§ Exercise:
Rewrite the text on Kremer's population growth model from "The implications to" up to and including "humans went extinct.", changing every "knowledge" to "know-how".

§ Page text:
Kremer’s background is as a macroeconomist, and his first few contributions are in this vein. The earliest works on endogenous growth did not take into account population – rather, they treated human capital like any other capital, which must be invested in and accumulated. Kremer, in “Population Growth and Technological Change”, argues that what matters are ideas, and that these ideas are randomly generated as a function of the number of people in the world. The more people, the greater the rate of technological change. We cannot directly observe this, but in a Malthusian world where population expands to eat the whole surplus, we don’t have to. Knowing the population is a sufficient statistic for the level of technological progress, and this we can (very roughly) estimate. Calibrating his model on historical population estimates, stretching from 1 million B.C. to the 1990, he is able to show that – slowly but surely – population was an accelerating function of past population.
The implications to today’s great fertility crisis should be clear. Stagnating population means a slower rate of technological discovery, and a slower rise in living standards. Kremer does not directly consider this in his model, but if you allow for knowledge to depreciate over time, then a sufficiently small population will slide quickly into extinction. The technological stock of isolated islands like Tasmania dropped over time, including losing the knowledge of fire, while on very small islands like Flinders Island, humans went extinct.

§ Supplied records:

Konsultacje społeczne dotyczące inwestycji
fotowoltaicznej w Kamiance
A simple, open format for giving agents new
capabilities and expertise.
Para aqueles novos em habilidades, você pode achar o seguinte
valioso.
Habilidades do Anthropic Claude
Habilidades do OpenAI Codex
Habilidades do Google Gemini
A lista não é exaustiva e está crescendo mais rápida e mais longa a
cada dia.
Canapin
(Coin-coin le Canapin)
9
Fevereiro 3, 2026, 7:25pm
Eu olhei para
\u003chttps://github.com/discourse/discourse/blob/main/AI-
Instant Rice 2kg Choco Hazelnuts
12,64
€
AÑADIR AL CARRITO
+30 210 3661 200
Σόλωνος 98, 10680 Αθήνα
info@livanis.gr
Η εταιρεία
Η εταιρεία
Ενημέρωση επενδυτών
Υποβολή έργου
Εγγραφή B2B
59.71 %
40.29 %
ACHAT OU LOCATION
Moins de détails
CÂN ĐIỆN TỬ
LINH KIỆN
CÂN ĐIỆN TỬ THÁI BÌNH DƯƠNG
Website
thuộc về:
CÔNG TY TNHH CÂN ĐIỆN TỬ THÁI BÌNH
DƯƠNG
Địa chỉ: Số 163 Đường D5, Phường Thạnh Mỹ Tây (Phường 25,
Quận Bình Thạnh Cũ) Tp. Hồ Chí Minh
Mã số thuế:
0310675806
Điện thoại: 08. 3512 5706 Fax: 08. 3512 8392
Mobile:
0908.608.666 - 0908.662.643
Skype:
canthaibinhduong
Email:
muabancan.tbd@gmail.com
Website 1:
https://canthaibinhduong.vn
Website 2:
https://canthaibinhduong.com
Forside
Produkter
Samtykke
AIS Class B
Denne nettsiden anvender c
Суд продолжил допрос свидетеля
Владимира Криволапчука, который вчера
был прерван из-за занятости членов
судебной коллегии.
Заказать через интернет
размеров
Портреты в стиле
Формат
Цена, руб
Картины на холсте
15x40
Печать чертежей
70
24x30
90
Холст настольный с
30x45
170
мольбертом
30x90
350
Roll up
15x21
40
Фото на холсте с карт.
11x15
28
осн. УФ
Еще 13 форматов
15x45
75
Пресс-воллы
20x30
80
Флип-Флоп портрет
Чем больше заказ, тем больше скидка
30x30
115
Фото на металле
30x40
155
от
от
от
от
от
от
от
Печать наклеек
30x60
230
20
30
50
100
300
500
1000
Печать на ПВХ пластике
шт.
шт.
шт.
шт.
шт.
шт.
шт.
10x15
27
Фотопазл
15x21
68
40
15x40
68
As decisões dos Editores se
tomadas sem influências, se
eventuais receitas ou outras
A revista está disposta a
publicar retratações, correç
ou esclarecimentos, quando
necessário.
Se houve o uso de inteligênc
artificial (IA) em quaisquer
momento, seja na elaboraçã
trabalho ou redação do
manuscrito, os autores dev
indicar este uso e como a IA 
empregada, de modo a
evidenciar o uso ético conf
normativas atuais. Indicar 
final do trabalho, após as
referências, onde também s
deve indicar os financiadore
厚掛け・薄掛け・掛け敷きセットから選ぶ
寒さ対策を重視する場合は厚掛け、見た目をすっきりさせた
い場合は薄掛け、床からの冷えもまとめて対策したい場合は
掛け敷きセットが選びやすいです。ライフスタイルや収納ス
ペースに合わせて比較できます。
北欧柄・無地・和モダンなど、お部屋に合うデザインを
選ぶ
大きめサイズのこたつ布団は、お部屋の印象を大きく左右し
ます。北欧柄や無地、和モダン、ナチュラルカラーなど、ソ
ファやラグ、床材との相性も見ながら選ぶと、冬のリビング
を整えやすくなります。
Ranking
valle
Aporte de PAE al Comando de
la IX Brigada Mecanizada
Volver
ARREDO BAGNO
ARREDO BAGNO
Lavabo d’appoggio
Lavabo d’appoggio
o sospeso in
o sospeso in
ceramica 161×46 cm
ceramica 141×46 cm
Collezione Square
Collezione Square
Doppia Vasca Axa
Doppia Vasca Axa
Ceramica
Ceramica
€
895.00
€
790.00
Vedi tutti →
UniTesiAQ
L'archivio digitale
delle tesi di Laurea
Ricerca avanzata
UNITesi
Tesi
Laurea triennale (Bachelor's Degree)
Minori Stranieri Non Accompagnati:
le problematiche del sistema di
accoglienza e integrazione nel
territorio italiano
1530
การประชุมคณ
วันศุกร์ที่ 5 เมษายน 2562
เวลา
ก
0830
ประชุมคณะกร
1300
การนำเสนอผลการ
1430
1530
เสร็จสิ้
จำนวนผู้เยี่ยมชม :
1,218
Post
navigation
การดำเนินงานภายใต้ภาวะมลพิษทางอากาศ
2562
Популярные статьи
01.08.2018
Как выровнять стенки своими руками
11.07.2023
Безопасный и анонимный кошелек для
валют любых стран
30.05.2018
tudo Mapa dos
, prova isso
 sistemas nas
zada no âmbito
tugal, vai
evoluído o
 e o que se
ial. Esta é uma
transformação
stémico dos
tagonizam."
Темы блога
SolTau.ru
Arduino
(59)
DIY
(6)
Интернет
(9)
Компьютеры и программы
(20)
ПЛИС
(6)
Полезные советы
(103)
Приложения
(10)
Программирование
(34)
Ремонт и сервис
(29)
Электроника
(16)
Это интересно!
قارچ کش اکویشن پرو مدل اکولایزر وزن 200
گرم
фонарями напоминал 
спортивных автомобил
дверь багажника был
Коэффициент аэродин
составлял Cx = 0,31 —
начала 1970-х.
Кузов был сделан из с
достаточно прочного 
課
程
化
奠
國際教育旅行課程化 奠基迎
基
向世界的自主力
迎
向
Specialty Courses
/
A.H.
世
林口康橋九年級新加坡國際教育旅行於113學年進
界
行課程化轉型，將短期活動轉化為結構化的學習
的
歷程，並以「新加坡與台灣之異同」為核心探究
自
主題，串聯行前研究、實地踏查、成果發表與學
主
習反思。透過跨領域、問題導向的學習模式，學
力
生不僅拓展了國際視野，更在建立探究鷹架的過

§ Solution to this task:
The implications to today’s great fertility crisis should be clear. Stagnating population means a slower rate of technological discovery, and a slower rise in living standards. Kremer does not directly consider this in his model, but if you allow for know-how to depreciate over time, then a sufficiently small population will slide quickly into extinction. The technological stock of isolated islands like Tasmania dropped over time, including losing the know-how of fire, while on very small islands like Flinders Island, humans went extinct.